D’après les récits du personnel médical, plusieurs portes administratives ont été forcées, notamment celles du secrétariat, du bureau de l’Administrateur Gestionnaire Titulaire (AGT) ainsi que d’autres bureaux centraux. Si les assaillants ne sont pas parvenus à ouvrir certaines pièces, leur présence a suffi à semer la peur dans tout l’établissement. Les malades, les gardes-malades et les soignants ont été pris de panique face à cette intrusion brutale au sein d’un lieu censé être dédié aux soins et à la sécurité.

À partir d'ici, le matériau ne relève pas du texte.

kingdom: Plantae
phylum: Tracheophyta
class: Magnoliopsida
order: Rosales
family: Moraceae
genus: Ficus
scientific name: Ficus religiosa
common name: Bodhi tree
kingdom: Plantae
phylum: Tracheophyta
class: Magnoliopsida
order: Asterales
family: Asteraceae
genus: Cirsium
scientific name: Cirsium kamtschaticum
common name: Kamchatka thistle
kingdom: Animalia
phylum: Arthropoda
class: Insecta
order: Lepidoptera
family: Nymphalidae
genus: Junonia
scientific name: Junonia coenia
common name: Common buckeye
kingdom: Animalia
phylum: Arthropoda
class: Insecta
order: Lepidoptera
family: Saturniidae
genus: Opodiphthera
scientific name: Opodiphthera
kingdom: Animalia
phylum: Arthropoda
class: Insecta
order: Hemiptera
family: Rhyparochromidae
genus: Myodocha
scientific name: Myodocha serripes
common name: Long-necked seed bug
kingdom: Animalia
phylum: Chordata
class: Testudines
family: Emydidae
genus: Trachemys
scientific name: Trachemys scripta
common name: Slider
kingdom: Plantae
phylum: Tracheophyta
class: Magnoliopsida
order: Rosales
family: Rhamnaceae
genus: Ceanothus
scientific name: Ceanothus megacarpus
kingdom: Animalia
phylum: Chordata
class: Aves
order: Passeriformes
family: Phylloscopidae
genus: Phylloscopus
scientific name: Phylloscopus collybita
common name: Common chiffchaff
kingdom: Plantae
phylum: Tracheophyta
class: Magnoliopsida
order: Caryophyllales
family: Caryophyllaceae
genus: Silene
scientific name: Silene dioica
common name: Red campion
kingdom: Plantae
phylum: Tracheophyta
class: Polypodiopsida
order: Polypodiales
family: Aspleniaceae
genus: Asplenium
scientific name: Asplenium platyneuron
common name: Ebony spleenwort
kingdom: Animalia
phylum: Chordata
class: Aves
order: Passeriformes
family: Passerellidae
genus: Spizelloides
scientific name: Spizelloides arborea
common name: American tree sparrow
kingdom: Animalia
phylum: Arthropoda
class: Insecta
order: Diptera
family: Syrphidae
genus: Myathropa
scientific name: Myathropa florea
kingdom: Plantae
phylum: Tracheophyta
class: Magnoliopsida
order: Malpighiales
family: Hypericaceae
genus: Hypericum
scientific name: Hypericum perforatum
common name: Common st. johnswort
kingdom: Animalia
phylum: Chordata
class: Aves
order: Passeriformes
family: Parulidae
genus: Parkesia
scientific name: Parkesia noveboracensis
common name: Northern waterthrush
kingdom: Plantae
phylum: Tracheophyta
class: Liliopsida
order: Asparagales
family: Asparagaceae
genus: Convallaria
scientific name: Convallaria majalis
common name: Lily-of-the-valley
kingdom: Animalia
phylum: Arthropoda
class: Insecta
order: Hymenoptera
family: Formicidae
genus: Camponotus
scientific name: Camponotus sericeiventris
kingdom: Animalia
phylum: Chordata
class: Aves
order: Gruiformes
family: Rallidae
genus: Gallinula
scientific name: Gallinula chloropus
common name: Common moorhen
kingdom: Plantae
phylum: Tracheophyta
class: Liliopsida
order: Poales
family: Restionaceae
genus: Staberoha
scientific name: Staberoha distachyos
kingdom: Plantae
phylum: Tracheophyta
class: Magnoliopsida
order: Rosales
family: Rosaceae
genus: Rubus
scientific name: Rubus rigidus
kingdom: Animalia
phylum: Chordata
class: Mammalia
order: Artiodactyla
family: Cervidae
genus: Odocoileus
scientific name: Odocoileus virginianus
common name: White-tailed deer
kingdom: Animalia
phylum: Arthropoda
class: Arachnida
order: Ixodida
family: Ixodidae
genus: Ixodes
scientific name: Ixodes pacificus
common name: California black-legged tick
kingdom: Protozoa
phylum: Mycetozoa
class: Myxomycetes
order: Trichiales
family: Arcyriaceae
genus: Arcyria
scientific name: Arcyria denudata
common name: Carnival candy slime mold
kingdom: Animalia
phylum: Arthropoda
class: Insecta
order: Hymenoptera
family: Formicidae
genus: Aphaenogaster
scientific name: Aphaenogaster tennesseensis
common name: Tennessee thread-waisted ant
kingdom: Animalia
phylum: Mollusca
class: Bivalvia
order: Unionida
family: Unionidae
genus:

Le bilan provisoire communiqué par les médecins fait état d’au moins quatre morts alors qu’un premier rapport faisait état de deux décès par balle ainsi que de douze blessés, dont trois cas graves. Plusieurs biens appartenant aux prestataires, patients, stagiaires et accompagnants auraient également été emportés lors des violences. Les blessés ont été transférés à l’hôpital militaire de Kokolo sur décision des autorités communales de N’sele.
Face à cette situation jugée intenable, la quasi-totalité du personnel soignant a quitté l’hôpital et a décrété une grève à compter de ce jeudi 16 avril. Les médecins dénoncent l’absence de garanties sécuritaires et refusent de reprendre le travail tant que leur intégrité physique, celle des patients et celle des infrastructures hospitalières ne seront pas assurées.